**What you will do:**
Search through the entries for the word "about" and copy every line that has it.

**Exercise materials:**
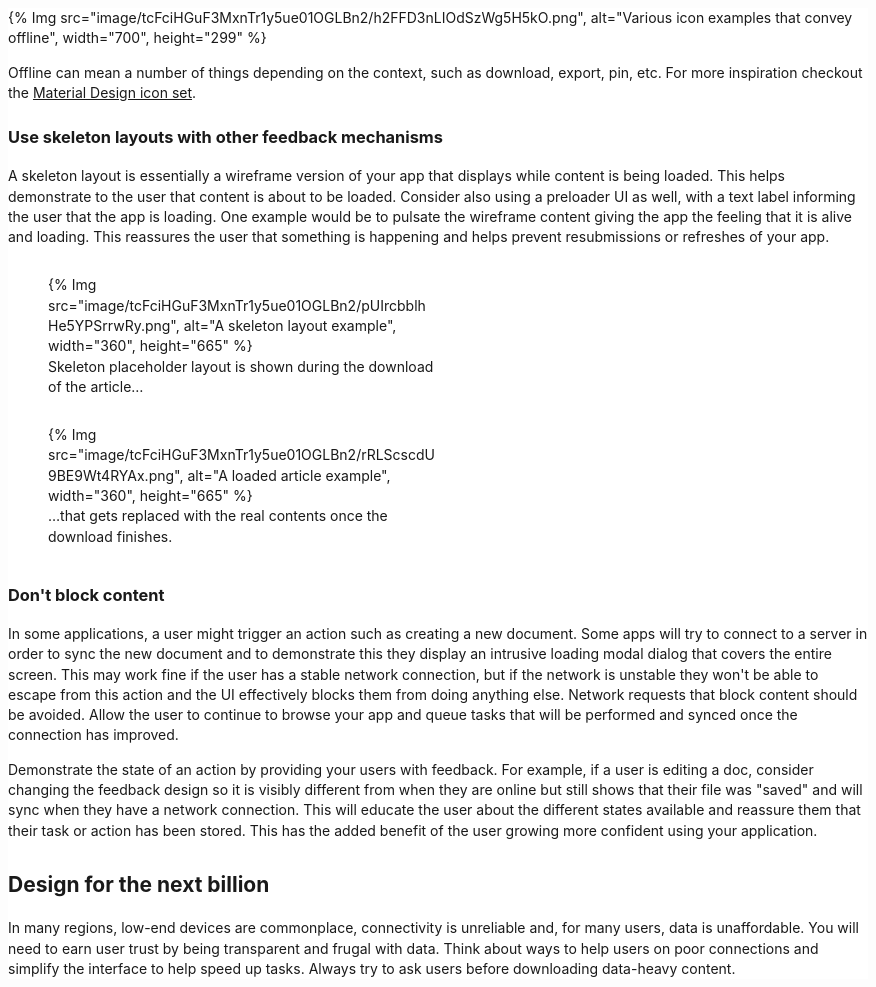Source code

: {% Img src="image/tcFciHGuF3MxnTr1y5ue01OGLBn2/h2FFD3nLIOdSzWg5H5kO.png", alt="Various icon examples that convey offline", width="700", height="299" %}

Offline can mean a number of things depending on the context, such as download, export, pin, etc.
For more inspiration checkout the
[Material Design icon set](https://material.io/resources/icons/).

### Use skeleton layouts with other feedback mechanisms

A skeleton layout is essentially a wireframe version of your app that displays while content is
being loaded. This helps demonstrate to the user that content is about to be loaded. Consider also
using a preloader UI as well, with a text label informing the user that the app is loading. One
example would be to pulsate the wireframe content giving the app the feeling that it is alive and
loading. This reassures the user that something is happening and helps prevent resubmissions or
refreshes of your app.

<figure style="display: inline-block; max-width: 45%;" class="w-figure">
  {% Img src="image/tcFciHGuF3MxnTr1y5ue01OGLBn2/pUIrcbblhHe5YPSrrwRy.png", alt="A skeleton layout example", width="360", height="665" %}
  <figcaption class="w-figcaption">
    Skeleton placeholder layout is shown during the download of the article…
  </figcaption>
</figure>
<figure style="display: inline-block; max-width: 45%;" class="w-figure">
  {% Img src="image/tcFciHGuF3MxnTr1y5ue01OGLBn2/rRLScscdU9BE9Wt4RYAx.png", alt="A loaded article example", width="360", height="665" %}
  <figcaption class="w-figcaption">
    …that gets replaced with the real contents once the download finishes.
  </figcaption>
</figure>

### Don't block content

In some applications, a user might trigger an action such as creating a new document. Some apps will
try to connect to a server in order to sync the new document and to demonstrate this they display an
intrusive loading modal dialog that covers the entire screen. This may work fine if the user has a
stable network connection, but if the network is unstable they won't be able to escape from this
action and the UI effectively blocks them from doing anything else. Network requests that block
content should be avoided. Allow the user to continue to browse your app and queue tasks that will
be performed and synced once the connection has improved.

Demonstrate the state of an action by providing your users with feedback. For example, if a user is
editing a doc, consider changing the feedback design so it is visibly different from when they are
online but still shows that their file was "saved" and will sync when they have a network
connection. This will educate the user about the different states available and reassure them that
their task or action has been stored. This has the added benefit of the user growing more confident
using your application.

## Design for the next billion

In many regions, low-end devices are commonplace, connectivity is unreliable and, for many users,
data is unaffordable. You will need to earn user trust by being transparent and frugal with data.
Think about ways to help users on poor connections and simplify the interface to help speed up
tasks. Always try to ask users before downloading data-heavy content.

**Task solution:**
being loaded. This helps demonstrate to the user that content is about to be loaded. Consider also
connection. This will educate the user about the different states available and reassure them that
Think about ways to help users on poor connections and simplify the interface to help speed up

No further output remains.